# Dark Matter Halo + Virial theorem Q.

1. Jul 16, 2008

### neutralseer

A year ago we had a HW problem about galactic rotation curves:

If the dark matter density is
$$\rho= \frac{\rho_0}{1+\left(\frac{r}{r_0}\right)^2}$$,
Then how does velocity depend radius at large r ($r>>r_o$)?

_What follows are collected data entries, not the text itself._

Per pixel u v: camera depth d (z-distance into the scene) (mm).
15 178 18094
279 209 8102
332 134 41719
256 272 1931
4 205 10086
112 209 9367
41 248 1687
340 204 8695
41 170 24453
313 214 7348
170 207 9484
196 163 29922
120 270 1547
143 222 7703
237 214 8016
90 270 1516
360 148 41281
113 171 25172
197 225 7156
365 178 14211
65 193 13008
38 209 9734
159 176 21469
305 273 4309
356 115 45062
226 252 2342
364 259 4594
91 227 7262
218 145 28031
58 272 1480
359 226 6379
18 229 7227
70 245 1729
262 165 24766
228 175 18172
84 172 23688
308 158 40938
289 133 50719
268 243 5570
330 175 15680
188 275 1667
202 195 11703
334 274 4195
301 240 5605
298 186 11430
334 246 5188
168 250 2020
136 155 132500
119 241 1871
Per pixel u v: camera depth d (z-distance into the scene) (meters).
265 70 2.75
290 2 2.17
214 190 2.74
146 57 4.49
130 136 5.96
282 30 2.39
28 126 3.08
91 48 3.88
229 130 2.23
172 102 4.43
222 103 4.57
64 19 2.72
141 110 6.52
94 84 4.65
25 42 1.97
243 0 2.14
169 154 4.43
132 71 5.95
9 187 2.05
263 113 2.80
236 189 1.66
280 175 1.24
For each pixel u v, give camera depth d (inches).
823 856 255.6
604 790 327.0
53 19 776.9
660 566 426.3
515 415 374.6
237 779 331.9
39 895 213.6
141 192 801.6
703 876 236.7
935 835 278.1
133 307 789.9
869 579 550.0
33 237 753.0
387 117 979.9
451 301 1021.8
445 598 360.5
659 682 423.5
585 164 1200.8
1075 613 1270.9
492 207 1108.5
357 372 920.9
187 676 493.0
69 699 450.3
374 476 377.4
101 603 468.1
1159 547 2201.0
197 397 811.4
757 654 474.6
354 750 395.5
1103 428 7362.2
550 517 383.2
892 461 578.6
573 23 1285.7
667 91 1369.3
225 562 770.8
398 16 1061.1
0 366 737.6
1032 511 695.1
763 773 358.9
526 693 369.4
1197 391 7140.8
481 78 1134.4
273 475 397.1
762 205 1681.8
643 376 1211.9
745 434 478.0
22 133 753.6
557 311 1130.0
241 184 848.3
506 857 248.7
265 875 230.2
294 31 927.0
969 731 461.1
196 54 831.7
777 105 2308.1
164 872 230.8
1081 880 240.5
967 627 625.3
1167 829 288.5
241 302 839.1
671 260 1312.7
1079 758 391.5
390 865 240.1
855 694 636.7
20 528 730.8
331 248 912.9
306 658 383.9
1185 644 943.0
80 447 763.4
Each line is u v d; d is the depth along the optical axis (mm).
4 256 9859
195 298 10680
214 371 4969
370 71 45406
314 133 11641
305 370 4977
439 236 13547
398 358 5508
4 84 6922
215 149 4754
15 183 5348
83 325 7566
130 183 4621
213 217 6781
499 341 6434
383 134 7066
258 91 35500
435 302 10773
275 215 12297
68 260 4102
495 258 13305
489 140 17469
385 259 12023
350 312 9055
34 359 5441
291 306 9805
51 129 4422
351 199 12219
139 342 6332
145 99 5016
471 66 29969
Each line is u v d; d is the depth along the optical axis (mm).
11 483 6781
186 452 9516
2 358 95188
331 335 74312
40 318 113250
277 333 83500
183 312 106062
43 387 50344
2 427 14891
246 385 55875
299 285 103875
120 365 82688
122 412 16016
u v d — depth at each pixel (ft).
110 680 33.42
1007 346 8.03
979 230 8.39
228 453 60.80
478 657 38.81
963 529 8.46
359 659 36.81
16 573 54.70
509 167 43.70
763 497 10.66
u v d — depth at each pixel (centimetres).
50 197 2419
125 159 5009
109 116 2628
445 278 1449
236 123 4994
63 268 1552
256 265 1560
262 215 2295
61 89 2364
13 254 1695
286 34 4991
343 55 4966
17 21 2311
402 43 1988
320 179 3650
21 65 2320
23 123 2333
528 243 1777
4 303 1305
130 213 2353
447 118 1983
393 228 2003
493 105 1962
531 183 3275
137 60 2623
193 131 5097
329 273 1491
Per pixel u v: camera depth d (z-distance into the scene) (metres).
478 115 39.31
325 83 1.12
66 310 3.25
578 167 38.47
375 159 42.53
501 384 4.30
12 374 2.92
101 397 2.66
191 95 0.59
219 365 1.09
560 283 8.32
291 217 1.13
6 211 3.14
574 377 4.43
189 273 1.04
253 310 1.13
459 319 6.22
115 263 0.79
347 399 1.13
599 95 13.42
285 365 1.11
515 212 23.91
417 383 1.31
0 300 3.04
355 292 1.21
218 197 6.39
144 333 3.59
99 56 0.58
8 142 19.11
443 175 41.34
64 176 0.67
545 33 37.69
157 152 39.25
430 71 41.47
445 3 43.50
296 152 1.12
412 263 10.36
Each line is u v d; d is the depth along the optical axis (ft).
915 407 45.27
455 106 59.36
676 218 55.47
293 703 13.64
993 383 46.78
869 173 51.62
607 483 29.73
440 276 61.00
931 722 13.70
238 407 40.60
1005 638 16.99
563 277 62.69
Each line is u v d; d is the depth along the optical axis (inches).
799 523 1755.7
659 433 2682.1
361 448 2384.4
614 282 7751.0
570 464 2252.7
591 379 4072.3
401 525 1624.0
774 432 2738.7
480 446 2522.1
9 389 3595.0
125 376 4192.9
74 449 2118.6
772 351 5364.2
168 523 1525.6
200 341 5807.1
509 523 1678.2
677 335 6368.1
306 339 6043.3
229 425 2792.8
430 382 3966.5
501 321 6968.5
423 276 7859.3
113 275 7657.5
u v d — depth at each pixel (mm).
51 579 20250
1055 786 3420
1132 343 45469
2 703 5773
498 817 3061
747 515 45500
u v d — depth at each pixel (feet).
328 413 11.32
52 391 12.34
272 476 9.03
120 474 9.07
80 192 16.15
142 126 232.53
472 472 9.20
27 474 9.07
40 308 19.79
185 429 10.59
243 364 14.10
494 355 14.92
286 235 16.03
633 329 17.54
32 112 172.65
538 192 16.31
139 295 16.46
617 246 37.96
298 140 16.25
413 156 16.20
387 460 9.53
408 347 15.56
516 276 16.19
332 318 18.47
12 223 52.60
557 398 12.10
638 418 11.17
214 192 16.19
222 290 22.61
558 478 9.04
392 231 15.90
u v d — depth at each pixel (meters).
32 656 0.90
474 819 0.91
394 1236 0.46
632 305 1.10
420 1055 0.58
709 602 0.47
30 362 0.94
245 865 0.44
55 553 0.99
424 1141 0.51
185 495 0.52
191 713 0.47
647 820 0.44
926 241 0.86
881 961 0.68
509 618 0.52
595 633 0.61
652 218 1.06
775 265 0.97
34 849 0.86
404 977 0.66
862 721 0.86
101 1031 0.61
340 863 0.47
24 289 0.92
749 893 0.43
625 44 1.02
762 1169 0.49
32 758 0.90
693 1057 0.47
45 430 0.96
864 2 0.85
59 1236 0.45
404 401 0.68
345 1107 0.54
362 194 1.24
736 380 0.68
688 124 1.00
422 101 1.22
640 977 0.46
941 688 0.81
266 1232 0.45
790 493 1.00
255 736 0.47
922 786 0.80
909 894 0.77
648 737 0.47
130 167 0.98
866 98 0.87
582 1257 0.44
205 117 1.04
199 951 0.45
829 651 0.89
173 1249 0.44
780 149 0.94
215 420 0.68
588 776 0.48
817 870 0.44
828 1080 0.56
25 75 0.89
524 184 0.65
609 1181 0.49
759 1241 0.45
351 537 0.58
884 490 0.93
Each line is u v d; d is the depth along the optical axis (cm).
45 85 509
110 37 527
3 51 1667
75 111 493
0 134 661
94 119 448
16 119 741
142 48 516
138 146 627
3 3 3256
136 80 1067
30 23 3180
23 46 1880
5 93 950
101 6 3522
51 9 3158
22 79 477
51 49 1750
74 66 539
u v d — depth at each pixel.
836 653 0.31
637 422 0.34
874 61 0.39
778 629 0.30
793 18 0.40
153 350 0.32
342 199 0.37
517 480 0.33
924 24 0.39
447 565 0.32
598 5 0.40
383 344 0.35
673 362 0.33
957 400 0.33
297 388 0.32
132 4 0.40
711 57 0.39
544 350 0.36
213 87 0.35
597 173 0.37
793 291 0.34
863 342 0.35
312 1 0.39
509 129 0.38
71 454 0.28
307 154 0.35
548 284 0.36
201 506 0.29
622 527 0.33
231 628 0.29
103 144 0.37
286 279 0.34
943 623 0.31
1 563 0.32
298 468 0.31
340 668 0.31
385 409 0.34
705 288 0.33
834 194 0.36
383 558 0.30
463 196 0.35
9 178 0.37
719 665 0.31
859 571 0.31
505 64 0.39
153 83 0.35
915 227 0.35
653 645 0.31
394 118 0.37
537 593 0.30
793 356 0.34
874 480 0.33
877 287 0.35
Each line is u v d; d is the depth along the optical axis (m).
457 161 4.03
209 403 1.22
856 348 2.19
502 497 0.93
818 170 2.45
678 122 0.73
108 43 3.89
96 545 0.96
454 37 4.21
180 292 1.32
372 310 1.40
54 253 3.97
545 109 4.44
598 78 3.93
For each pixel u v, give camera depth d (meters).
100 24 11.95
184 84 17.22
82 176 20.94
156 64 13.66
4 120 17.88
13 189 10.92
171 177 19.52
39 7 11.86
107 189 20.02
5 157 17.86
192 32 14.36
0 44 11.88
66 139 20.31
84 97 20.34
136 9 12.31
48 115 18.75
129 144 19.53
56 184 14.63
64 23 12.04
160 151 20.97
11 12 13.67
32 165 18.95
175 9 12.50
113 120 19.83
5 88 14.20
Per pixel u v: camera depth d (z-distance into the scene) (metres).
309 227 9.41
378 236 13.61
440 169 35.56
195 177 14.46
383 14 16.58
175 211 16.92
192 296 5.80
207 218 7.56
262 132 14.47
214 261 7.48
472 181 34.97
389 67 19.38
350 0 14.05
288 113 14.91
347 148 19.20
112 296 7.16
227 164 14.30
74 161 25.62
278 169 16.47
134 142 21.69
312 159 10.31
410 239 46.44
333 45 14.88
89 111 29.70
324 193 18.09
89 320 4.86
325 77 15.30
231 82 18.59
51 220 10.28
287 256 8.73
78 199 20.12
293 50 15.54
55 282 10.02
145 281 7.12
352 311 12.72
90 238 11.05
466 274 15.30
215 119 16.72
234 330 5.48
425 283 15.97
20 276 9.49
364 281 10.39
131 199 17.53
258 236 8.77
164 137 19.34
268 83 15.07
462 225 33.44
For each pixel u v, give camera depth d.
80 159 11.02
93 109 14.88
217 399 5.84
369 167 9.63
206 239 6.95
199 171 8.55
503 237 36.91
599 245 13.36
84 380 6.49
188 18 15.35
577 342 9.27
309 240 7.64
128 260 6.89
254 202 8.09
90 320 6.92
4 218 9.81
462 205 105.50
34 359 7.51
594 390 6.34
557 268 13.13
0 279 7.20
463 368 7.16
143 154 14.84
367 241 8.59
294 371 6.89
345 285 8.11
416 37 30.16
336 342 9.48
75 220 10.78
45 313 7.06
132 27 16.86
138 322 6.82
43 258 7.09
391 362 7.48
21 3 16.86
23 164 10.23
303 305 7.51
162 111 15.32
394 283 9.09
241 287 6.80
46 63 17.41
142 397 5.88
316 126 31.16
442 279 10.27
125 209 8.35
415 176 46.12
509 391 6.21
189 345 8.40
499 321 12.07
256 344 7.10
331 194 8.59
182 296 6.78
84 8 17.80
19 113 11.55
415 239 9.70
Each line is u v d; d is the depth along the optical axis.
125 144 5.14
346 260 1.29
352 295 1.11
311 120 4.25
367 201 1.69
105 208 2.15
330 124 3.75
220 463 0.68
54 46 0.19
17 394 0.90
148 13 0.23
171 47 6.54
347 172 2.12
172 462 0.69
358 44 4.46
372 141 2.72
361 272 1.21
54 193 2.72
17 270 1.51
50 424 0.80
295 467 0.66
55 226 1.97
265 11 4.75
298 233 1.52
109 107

You want to use the virial theorem here, so you calculate M(r) and then finally calculate the potential:
$$\phi(r)=\int_{-\infty}^{r} \frac{k}{s}ds=\infty$$
with k = constant.

Oops, phi(r) diverges logarithmically. Oh well, you just have to set the zero point somewhere else besides infinity, say at $a > r_0$, so we get,
$$\phi(r)=k\ln{\frac{r}{a}}$$

Now, since the force between any two particles is an inverse square law, the virial theorem says:
$2KE+PE=0$. Thus we can write:
$$v=\sqrt{-\phi(r)} =\sqrt{ -k\ln{\frac{r}{a}}}$$.

Obviously, something is wrong with this answer. An observable quantity like the velocity, ‘v’, cannot depend on an arbitrarily chosen constant, ‘a’. Where did my logic go south?